• **Data listing**:
________________

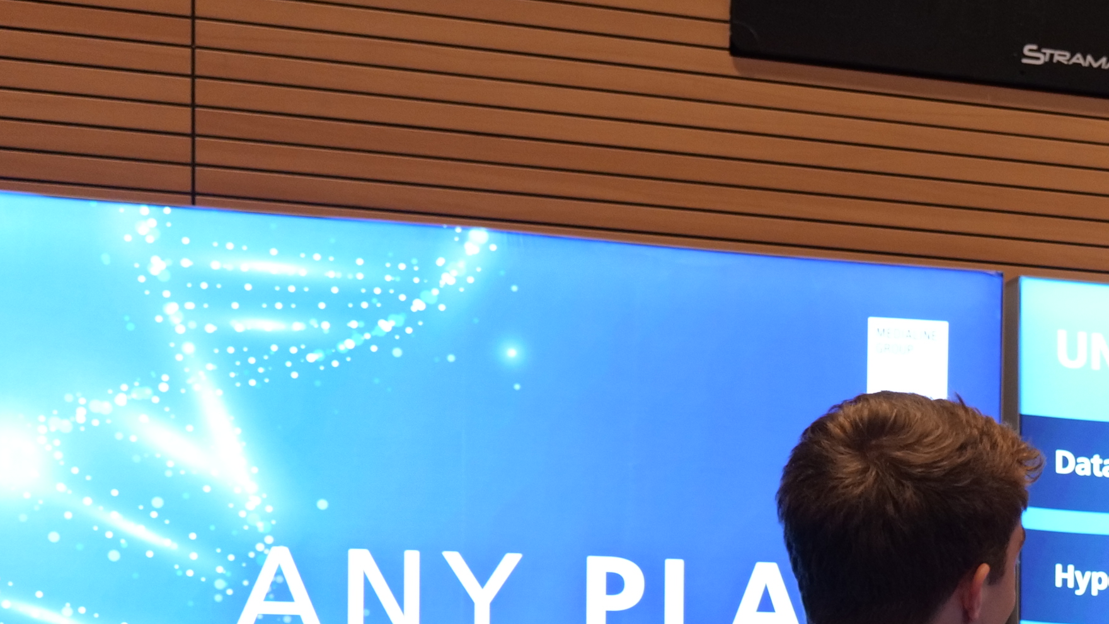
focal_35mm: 89
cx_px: 1272
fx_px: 2617
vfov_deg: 13.1
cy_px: 843
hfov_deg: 22.4
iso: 2500
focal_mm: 35
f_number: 4.5
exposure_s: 1/60
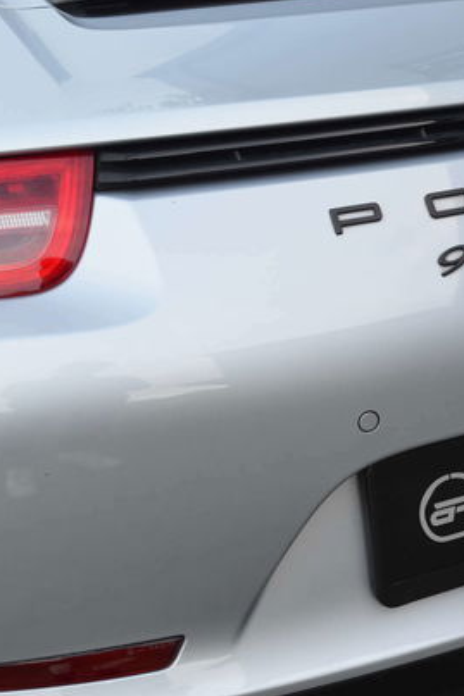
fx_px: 1432
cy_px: 295
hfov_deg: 17.9
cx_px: 486
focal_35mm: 74
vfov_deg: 27.3
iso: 400
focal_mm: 26
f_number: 4.5
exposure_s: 1/80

________________

• **What to work on**: Write out all the entries again, word for word, and print no images.

• **Reply**:
focal_35mm: 89
cx_px: 1272
fx_px: 2617
vfov_deg: 13.1
cy_px: 843
hfov_deg: 22.4
iso: 2500
focal_mm: 35
f_number: 4.5
exposure_s: 1/60
fx_px: 1432
cy_px: 295
hfov_deg: 17.9
cx_px: 486
focal_35mm: 74
vfov_deg: 27.3
iso: 400
focal_mm: 26
f_number: 4.5
exposure_s: 1/80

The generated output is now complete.